Start of Block
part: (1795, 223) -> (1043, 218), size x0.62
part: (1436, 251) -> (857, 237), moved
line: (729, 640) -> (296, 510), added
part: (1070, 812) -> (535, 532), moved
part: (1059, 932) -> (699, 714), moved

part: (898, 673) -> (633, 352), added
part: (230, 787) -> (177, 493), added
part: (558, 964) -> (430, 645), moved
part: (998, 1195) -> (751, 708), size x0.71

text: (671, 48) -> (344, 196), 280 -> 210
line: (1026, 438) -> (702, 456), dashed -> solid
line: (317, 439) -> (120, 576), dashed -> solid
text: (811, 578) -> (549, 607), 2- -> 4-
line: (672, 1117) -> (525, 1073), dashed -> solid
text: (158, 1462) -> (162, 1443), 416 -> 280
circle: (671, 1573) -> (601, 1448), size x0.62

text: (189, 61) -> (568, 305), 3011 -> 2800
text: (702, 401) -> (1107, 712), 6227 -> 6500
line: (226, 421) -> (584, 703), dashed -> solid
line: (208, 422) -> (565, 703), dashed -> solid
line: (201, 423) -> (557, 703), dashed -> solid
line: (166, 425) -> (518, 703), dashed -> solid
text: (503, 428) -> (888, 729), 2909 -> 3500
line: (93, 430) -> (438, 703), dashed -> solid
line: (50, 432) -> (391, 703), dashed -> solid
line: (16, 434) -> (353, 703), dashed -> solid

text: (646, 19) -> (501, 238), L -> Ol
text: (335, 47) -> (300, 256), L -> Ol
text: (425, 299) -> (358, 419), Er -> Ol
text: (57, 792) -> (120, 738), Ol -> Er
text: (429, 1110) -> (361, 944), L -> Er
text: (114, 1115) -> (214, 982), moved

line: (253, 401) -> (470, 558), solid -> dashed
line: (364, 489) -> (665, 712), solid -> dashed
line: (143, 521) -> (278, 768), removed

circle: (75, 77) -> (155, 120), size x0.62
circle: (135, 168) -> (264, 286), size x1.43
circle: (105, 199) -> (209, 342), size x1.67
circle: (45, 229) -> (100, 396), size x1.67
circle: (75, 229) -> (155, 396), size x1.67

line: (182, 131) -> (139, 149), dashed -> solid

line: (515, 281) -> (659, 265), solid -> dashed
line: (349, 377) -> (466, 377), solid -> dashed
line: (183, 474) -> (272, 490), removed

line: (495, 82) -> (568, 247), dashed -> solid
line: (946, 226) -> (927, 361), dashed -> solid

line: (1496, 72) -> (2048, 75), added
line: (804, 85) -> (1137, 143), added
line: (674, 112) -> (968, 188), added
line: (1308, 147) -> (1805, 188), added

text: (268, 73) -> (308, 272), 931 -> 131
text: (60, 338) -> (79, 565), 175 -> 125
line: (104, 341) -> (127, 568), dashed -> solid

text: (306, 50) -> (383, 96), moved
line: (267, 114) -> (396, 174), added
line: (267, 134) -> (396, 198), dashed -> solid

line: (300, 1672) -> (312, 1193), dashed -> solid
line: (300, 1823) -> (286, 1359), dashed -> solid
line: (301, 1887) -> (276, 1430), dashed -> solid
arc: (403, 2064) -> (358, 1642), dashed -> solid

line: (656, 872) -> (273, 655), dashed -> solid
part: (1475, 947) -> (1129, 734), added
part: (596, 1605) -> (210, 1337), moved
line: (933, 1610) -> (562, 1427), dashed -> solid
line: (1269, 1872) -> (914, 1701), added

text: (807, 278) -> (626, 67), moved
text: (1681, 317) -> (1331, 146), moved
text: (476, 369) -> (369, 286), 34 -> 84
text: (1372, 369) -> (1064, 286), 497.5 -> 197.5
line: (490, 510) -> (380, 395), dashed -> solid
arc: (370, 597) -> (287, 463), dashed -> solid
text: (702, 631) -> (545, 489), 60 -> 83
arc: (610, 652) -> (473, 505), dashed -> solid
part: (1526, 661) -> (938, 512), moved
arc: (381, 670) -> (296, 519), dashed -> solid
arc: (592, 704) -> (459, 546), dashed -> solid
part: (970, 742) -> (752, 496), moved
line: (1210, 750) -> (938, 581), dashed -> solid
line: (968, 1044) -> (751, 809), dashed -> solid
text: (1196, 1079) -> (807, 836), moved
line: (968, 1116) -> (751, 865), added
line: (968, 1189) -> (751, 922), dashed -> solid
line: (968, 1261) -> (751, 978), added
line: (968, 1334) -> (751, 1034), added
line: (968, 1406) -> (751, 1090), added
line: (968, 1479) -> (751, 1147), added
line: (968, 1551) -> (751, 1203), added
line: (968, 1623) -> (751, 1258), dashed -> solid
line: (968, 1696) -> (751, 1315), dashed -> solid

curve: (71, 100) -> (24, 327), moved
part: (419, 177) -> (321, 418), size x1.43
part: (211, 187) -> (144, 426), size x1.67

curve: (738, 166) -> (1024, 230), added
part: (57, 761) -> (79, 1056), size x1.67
End of Block
[Task to complete] For each record above, output it exactly as written.

[Output for this exercise]
part: (1795, 223) -> (1043, 218), size x0.62
part: (1436, 251) -> (857, 237), moved
line: (729, 640) -> (296, 510), added
part: (1070, 812) -> (535, 532), moved
part: (1059, 932) -> (699, 714), moved

part: (898, 673) -> (633, 352), added
part: (230, 787) -> (177, 493), added
part: (558, 964) -> (430, 645), moved
part: (998, 1195) -> (751, 708), size x0.71

text: (671, 48) -> (344, 196), 280 -> 210
line: (1026, 438) -> (702, 456), dashed -> solid
line: (317, 439) -> (120, 576), dashed -> solid
text: (811, 578) -> (549, 607), 2- -> 4-
line: (672, 1117) -> (525, 1073), dashed -> solid
text: (158, 1462) -> (162, 1443), 416 -> 280
circle: (671, 1573) -> (601, 1448), size x0.62

text: (189, 61) -> (568, 305), 3011 -> 2800
text: (702, 401) -> (1107, 712), 6227 -> 6500
line: (226, 421) -> (584, 703), dashed -> solid
line: (208, 422) -> (565, 703), dashed -> solid
line: (201, 423) -> (557, 703), dashed -> solid
line: (166, 425) -> (518, 703), dashed -> solid
text: (503, 428) -> (888, 729), 2909 -> 3500
line: (93, 430) -> (438, 703), dashed -> solid
line: (50, 432) -> (391, 703), dashed -> solid
line: (16, 434) -> (353, 703), dashed -> solid

text: (646, 19) -> (501, 238), L -> Ol
text: (335, 47) -> (300, 256), L -> Ol
text: (425, 299) -> (358, 419), Er -> Ol
text: (57, 792) -> (120, 738), Ol -> Er
text: (429, 1110) -> (361, 944), L -> Er
text: (114, 1115) -> (214, 982), moved

line: (253, 401) -> (470, 558), solid -> dashed
line: (364, 489) -> (665, 712), solid -> dashed
line: (143, 521) -> (278, 768), removed

circle: (75, 77) -> (155, 120), size x0.62
circle: (135, 168) -> (264, 286), size x1.43
circle: (105, 199) -> (209, 342), size x1.67
circle: (45, 229) -> (100, 396), size x1.67
circle: (75, 229) -> (155, 396), size x1.67

line: (182, 131) -> (139, 149), dashed -> solid

line: (515, 281) -> (659, 265), solid -> dashed
line: (349, 377) -> (466, 377), solid -> dashed
line: (183, 474) -> (272, 490), removed

line: (495, 82) -> (568, 247), dashed -> solid
line: (946, 226) -> (927, 361), dashed -> solid

line: (1496, 72) -> (2048, 75), added
line: (804, 85) -> (1137, 143), added
line: (674, 112) -> (968, 188), added
line: (1308, 147) -> (1805, 188), added

text: (268, 73) -> (308, 272), 931 -> 131
text: (60, 338) -> (79, 565), 175 -> 125
line: (104, 341) -> (127, 568), dashed -> solid

text: (306, 50) -> (383, 96), moved
line: (267, 114) -> (396, 174), added
line: (267, 134) -> (396, 198), dashed -> solid

line: (300, 1672) -> (312, 1193), dashed -> solid
line: (300, 1823) -> (286, 1359), dashed -> solid
line: (301, 1887) -> (276, 1430), dashed -> solid
arc: (403, 2064) -> (358, 1642), dashed -> solid

line: (656, 872) -> (273, 655), dashed -> solid
part: (1475, 947) -> (1129, 734), added
part: (596, 1605) -> (210, 1337), moved
line: (933, 1610) -> (562, 1427), dashed -> solid
line: (1269, 1872) -> (914, 1701), added

text: (807, 278) -> (626, 67), moved
text: (1681, 317) -> (1331, 146), moved
text: (476, 369) -> (369, 286), 34 -> 84
text: (1372, 369) -> (1064, 286), 497.5 -> 197.5
line: (490, 510) -> (380, 395), dashed -> solid
arc: (370, 597) -> (287, 463), dashed -> solid
text: (702, 631) -> (545, 489), 60 -> 83
arc: (610, 652) -> (473, 505), dashed -> solid
part: (1526, 661) -> (938, 512), moved
arc: (381, 670) -> (296, 519), dashed -> solid
arc: (592, 704) -> (459, 546), dashed -> solid
part: (970, 742) -> (752, 496), moved
line: (1210, 750) -> (938, 581), dashed -> solid
line: (968, 1044) -> (751, 809), dashed -> solid
text: (1196, 1079) -> (807, 836), moved
line: (968, 1116) -> (751, 865), added
line: (968, 1189) -> (751, 922), dashed -> solid
line: (968, 1261) -> (751, 978), added
line: (968, 1334) -> (751, 1034), added
line: (968, 1406) -> (751, 1090), added
line: (968, 1479) -> (751, 1147), added
line: (968, 1551) -> (751, 1203), added
line: (968, 1623) -> (751, 1258), dashed -> solid
line: (968, 1696) -> (751, 1315), dashed -> solid

curve: (71, 100) -> (24, 327), moved
part: (419, 177) -> (321, 418), size x1.43
part: (211, 187) -> (144, 426), size x1.67

curve: (738, 166) -> (1024, 230), added
part: (57, 761) -> (79, 1056), size x1.67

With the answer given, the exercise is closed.